Заслуга в изучении теории бисоциации применительно к анализу различных форм комизма принадлежит прежде всего лингвистам. По мнению Д.В. Казаковой, «одним из самых продуктивных направлений современных теорий вербального юмора является когнитивное»[66]. Теория Кестлера-Раскина является, на наш взгляд, одной из самых продуктивных для исследования такого сложного и многоаспектного феномена, как комическая ситуация. Данная теория, как мы убедились, подготавливалась множеством других исследований, которые рассматривали тот же круг явлений, используя при описании другой терминологический аппарат.

Исследования последних лет, научной основой которых являлся бы анализ комического с помощью теории бисоциации, крайне немногочисленны. Трудов, которые были бы посвящены проблеме изучения комической ситуации в рамках указанной теории, не существует вовсе.

Однако если теория бисоциации претендует на роль универсальной модели интерпретации комического, с ее помощью возможно описать и языковые средства создания комического, и непосредственно комическую ситуацию.

В научной литературе существует несколько вариантов объяснения теории, базирующейся на столкновении разных контекстов — двух полюсов восприятии текста — внутри одного.

«Исходное положение теории бисоциации сводится к тому, что структура комического бисоциативна. Мы воспринимаем действительность в двух ассоциативных контекстах (матрицах) при резком переключении хода мыслей из одного в другой»[67], — указывает А. В. Уткина в работе «Обоснование когнитивного подхода к категории комического».

Об умении соединять разнородные явления в едином понятии пишет З. Фрейд в работе «Остроумие и его отношение к бессознательному»[68]: «Остроумие любили определять как ловкое умение находить сходство между несходными вещами, следовательно, находить скрытое сходство. Но Т. Фишер возражает, что существуют остроты, при которых нет и речи о сравнении, а поэтому и о нахождении сходства. Он дает, таким образом, <…> определение остроумия как умения с поразительной быстротой связывать в одно целое несколько представлений, фактически чуждых друг другу по своему внутреннему содержанию и связи»[69]. Подобное понимание комического как столкновения двух логик, двух контекстов восприятия легло в основу механизма анализа комической ситуации. А.Г. Краснов пишет, что подобное столкновение логик лежит не только в основе создания комического эффекта, но и в основе катарсиса: «Катарсис в притче также вызывается столкновением двух логик: логики трансцендентального и профанной логики»[70].

Как уже упоминалось, творческий процесс, как и процесс познания вообще, согласно Кестлеру, основан на бисоциации (bisociation) идей. Под бисоциацией мы понимаем в данной работе формирование оригинальной связи между различными элементами двух ситуаций («ассоциативных контекстов»), которая образует новое значение и новый смысл.

_Рабочее задание A_: В какой работе, согласно фрагменту, А. В. Уткина излагает исходное положение теории бисоциации?
_Рабочее задание B_: Перепечатайте из фрагмента текст, начиная со слов «Исследования последних лет, научной» и заканчивая словами «непосредственно комическую ситуацию.» включительно.
С фрагментом эти данные никак не связаны.

_Входные данные_:
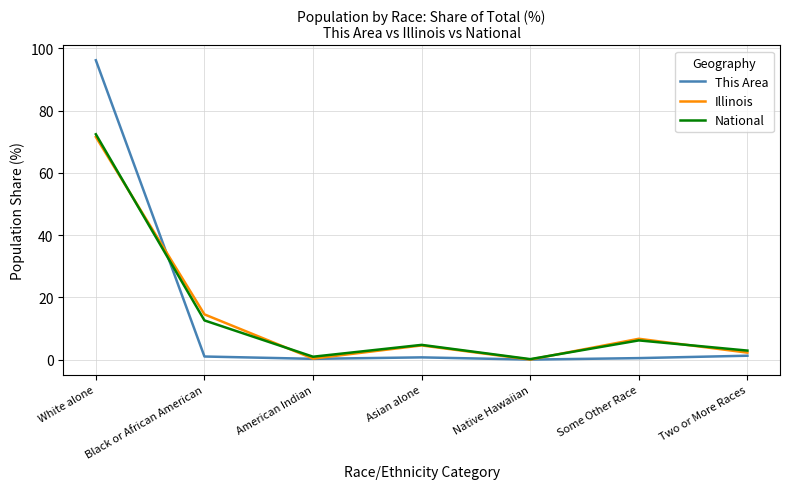

What is the highest value of the This Area series?

96.2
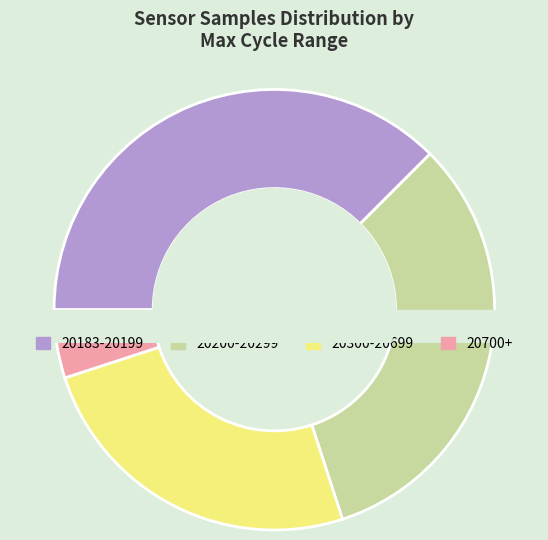

Is it true that 28 is 1% of the pie?

False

_Поле ответа A_: В работе «Обоснование когнитивного подхода к категории комического».

_Поле ответа B_:
Исследования последних лет, научной основой которых являлся бы анализ комического с помощью теории бисоциации, крайне немногочисленны. Трудов, которые были бы посвящены проблеме изучения комической ситуации в рамках указанной теории, не существует вовсе.

Однако если теория бисоциации претендует на роль универсальной модели интерпретации комического, с ее помощью возможно описать и языковые средства создания комического, и непосредственно комическую ситуацию.